目次

  1. 高精度の金属加工へ スマートリモコンで温度管理
  2. 氏田さんが設定した起動条件
  3. 働きやすさにも貢献

 スマートリモコンを活用して工場内の温度管理を始めたのは2代目後継ぎで、技術営業部長の氏田遼佑さんです。移転で工場が1.5倍の広さになったのをきっかけに、2020年10月ごろに導入しました。

 「金型を削り出す工作機械は金属製なので、温度変化の影響を受けやすく伸び縮みします」

 自動車部品の金型などを手がける一成モールドは、金属加工で0.01mm単位の精度が求められます。しかし、冬場は機械の立ち上げ時と、運転を継続して暖まってきたときでは、加工時に0.01mm単位の誤差が生じてしまいます。

 0 .001mm単位の高精度な加工をする場合、恒温室を設ける工場もありますが、工場移転にかかった費用との兼ね合いのなか、なるべくお金をかけずに温度管理をするのはどうすればよいか……。
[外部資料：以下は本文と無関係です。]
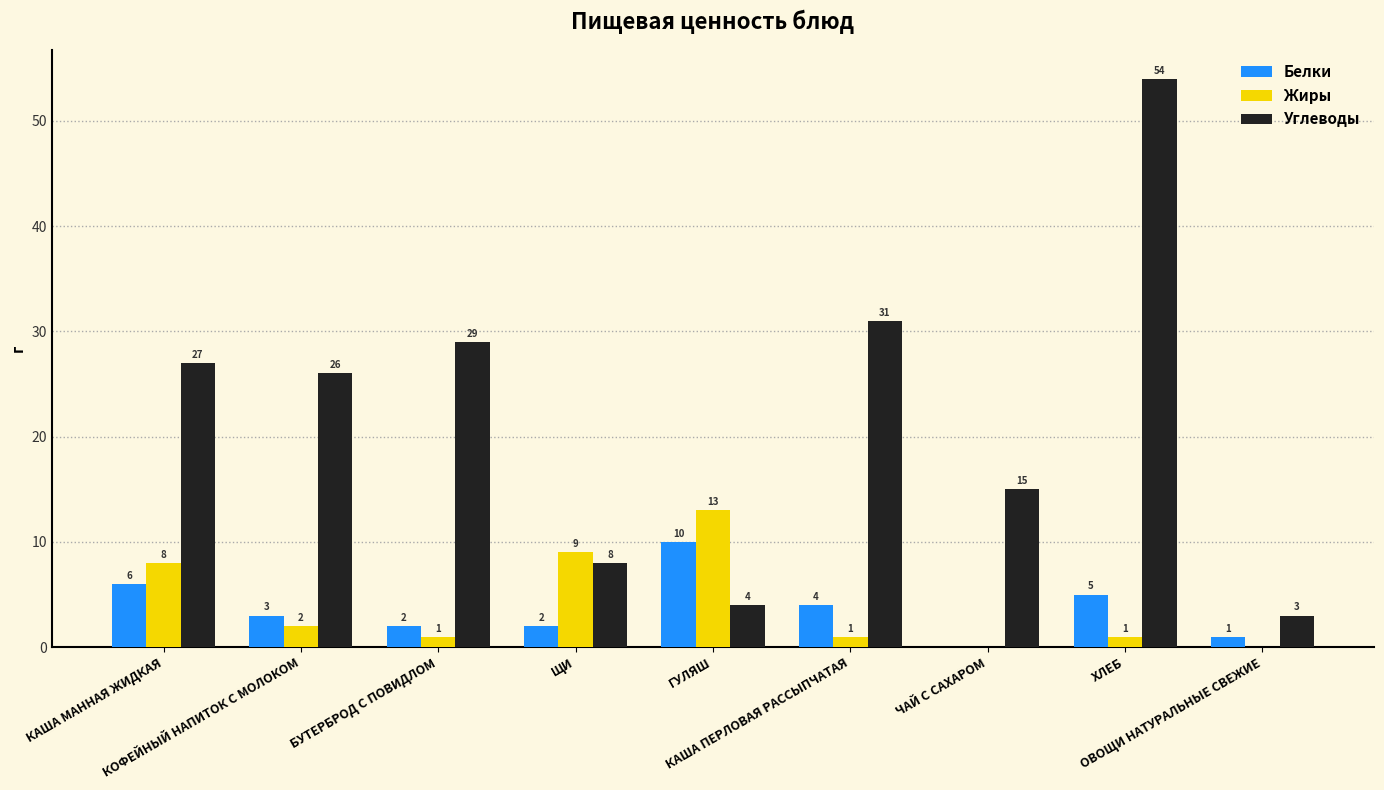

At which category is the sum across all series the highest?

ХЛЕБ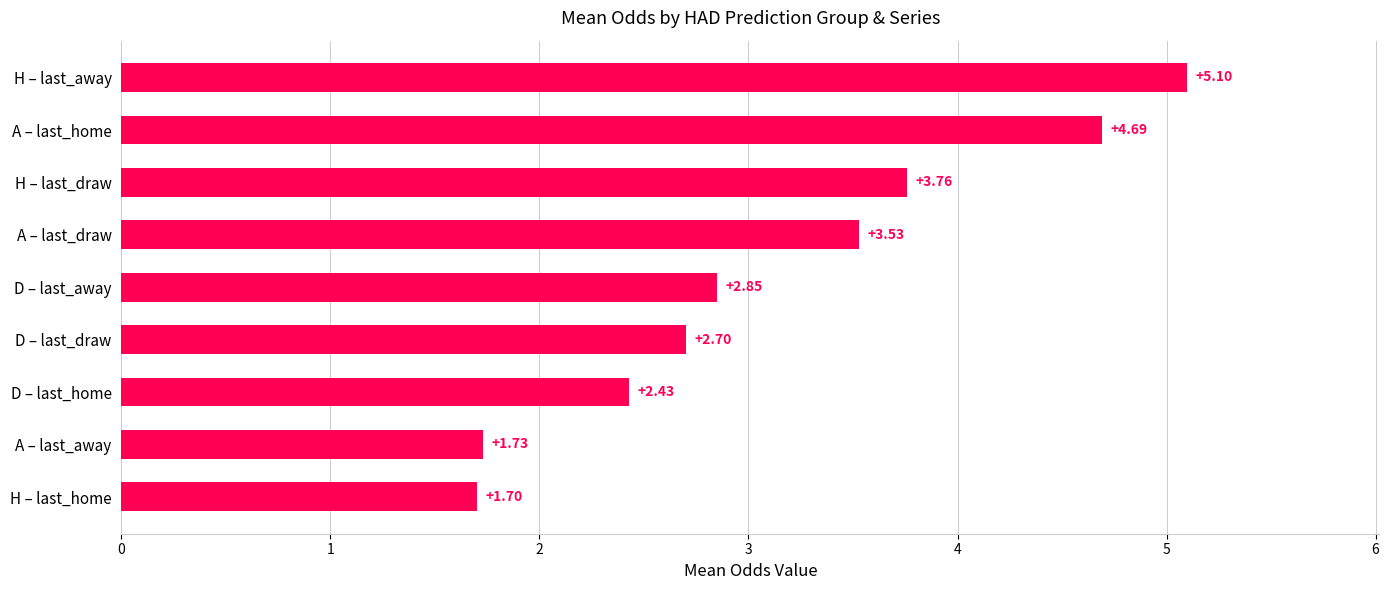

Where is the data nearest to the value 3?

D – last_away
一成モールドの工場に設置されたスマートリモコン「Nature Remo」

 氏田さんが思い付いたのが、家電をスマートフォンから操作できるスマートリモコン「Nature Remo」でした。温度・湿度・照度・人感センサーを搭載している機種があり、たとえば、28度になったらエアコンをオンにするといった起動条件も設定できます。

 工場に設置してあるエアコンがたまたま4台中、2台が赤外線リモコンで操作できるタイプだったので実現したといいます。